Indirekt stilbildend für die Landschaftsgärten dieser Zeit war auch Jean-Jacques Rousseaus Werk Julie oder Die neue Heloise (1761); es wird hier aber nicht direkt zitiert. Ein Teil der Staffagen würdigt Zeitgenossen wie Herzogin Anna Amalia, Johann Gottfried Herder, den Komponisten und Dresdner Hofkapellmeister Johann Gottlieb Naumann und Leopold von Braunschweig. Der Großteil ist jedoch Familienmitgliedern der Brühls gewidmet. Sie transportieren das Selbstbild der Familie, vermitteln ihre Beziehungen untereinander und dienen der Rehabilitation des Vaters und Schwiegervaters, des ehemaligen Premierministers Heinrich von Brühl.[1][2][4][5]

Materiell umgesetzt wurden diese Ideen durch kleine Tempel, Altäre, Hütten, Ruheplätze, Pavillons, Grotten und Häuser. Diese boten in ihrer Gesamtheit – eingebunden in den Naturraum Seifersdorfer Tal – nicht nur ein zu durchwanderndes Landschaftsbild, sondern auch eine Bühne bzw. einen Aktionsraum für musikalische Darbietungen und Theateraufführungen. Der für adelige Verhältnisse relativ prekären finanziellen Situation der Familie ist sicherlich die Tatsache geschuldet, dass viele der Staffagen aus vergänglichen Materialien wie Holz, Rinde oder Stroh gefertigt wurden. Daher ist nur ein Teil der Parkarchitekturen erhalten.

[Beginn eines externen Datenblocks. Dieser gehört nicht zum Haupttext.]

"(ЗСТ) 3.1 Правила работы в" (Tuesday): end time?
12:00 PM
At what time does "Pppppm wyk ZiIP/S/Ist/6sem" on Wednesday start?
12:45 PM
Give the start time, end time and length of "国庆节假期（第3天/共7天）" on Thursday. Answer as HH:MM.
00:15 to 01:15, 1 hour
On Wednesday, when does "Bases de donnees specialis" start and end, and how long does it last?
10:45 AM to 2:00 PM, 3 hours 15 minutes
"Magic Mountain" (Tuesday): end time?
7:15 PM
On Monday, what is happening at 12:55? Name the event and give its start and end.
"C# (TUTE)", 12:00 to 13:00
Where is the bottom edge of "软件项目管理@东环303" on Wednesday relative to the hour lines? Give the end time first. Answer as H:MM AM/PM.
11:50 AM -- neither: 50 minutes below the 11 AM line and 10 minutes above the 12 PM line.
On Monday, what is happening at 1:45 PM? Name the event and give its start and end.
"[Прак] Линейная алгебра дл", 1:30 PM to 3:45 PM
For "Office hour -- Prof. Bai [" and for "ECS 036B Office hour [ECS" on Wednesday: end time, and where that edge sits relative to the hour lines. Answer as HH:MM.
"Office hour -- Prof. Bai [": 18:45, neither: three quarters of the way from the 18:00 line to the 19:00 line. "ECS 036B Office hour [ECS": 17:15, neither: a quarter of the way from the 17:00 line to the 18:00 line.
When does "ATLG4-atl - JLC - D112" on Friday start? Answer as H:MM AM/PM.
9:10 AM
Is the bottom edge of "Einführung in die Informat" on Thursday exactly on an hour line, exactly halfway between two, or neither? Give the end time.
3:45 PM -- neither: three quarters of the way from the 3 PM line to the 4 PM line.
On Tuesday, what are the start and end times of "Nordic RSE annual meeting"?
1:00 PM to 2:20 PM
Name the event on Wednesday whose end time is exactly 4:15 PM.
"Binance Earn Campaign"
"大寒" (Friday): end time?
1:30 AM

Die Reaktionen der Zeitgenossen auf dieses Werk der Landschaftsarchitektur reichten von überwältigter Zustimmung bis zu Ablehnung. Die zeitgenössische Bewertung war von zwei Diskursen bestimmt. Im männlich dominierten Diskurs über die Gartenkunst musste sich Christina von Brühl Kritik für ihre Inkonsequenz in der Anwendung von damals geltenden Stilprinzipien gefallen lassen. Als ehemals bürgerliche Neunobilitierte und als Frau versuchte sie, in der männlich dominierten Bildungselite wie auch in der adligen Gesellschaft Anerkennung zu finden. Diese Position polarisierte die Rezeption ihres Werks und ihrer Person unter ihren Zeitgenossen.[1]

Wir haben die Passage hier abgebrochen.